The research shows that a baby moth's respiratory system is fixed in size at each stage of development, which limits its oxygen intake. Sensing it is low on oxygen apparently signals to the insect that it cannot continue to grow without proceeding to the next stage of its development, by molting.
Caterpillars molt four to five times before morphing into an adult as a moth or butterfly. Duke University biologist Fred Nijhout knew from earlier work that tobacco hornworm caterpillars, or Manduca sexta, only start a molt when they reach a critical weight -- exactly 4.8 times more than their weight immediately after they last shed their exoskeleton.
Still, he and other scientists didn't understand how the caterpillars sensed they had reached that specific size.
In the new study, Nijhout and his graduate student, Viviane Callier, measured the size of the caterpillar's respiratory system. They found that the insect's tracheal tubing is fixed in size at each stage of its larval life. Other parts of the caterpillar's body can grow, but not the respiratory tubing. As a result, the insect eventually begins to suffocate. The only way it can continue to mature is to shed the old tubing for newer, longer ones.
This is the first time scientists have figured out a factor – in this case, lack of oxygen -- that regulates an animal's body size during specific developmental stages, said Nijhout, who led the study. The research appears online Aug. 22 in the Proceedings of the National Academy of Sciences.
"This is a neat paper," said Arizona State University biologist, Jon Harrison, who was not involved in the research.

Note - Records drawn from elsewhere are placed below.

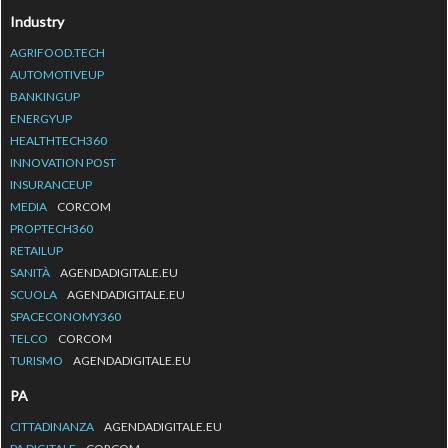
Industry
AGRIFOOD.TECH
AUTOMOTIVEUP
BANKINGUP
ENERGYUP
HEALTHTECH360
INNOVATION POST
INSURANCEUP
MEDIA
CORCOM
PROPTECH360
RETAILUP
SANITÀ
AGENDADIGITALE.EU
SCUOLA
AGENDADIGITALE.EU
SPACECONOMY360
TELCO
CORCOM
TURISMO
AGENDADIGITALE.EU
PA
CITTADINANZA
AGENDADIGITALE.EU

It shows how oxygen is one important factor in controlling the size, growth and overall development of insects, he said.
Body size is a fundamental trait for all organisms and affects everything from how they move to the mates they choose. In humans, size, measured as height, is also associated with risks for disease, Callier said.
In the new study, she and Nijhout tested oxygen's effects on the caterpillars' body size by placing the larvae into airtight glove boxes and pumping in air with different amounts of oxygen. Under hypoxic conditions, the caterpillars molted at body sizes well below the critical weight. And, despite the caterpillars doubling in body size during the growth phase, they did not increase the size of the tracheal tubes, according to the results.
Harrison said that together, these observations suggest that insects molt to the next juvenile or adult stage partly to ensure that their oxygen delivery capacity can match the oxygen needs of the tissue.
The new study also tested whether the caterpillars could molt after being decapitated. Even without mouths to eat and brains to release the molt-triggering hormone, ecdysone, the insects still shed their exoskeleton and tracheal tubing.
Nijhout said the tobacco hornworms likely secrete the molt-initiating hormone in their brain and also in their abdomen, which explains why the insects molted even when they lost their heads. Secretions from only the abdomen, however, take longer to build up and trigger a molt, explaining the delay, he said.
Because the research is specific to caterpillars, it cannot explain why humans grow to a specific size. But, Nijhout said, caterpillars' abdomen-based, low-oxygen sensor may be related to the system that produces insulin-like growth hormones in humans, and studying it further could provide information about a broader biological process that affects how diverse organisms travel their paths to adulthood.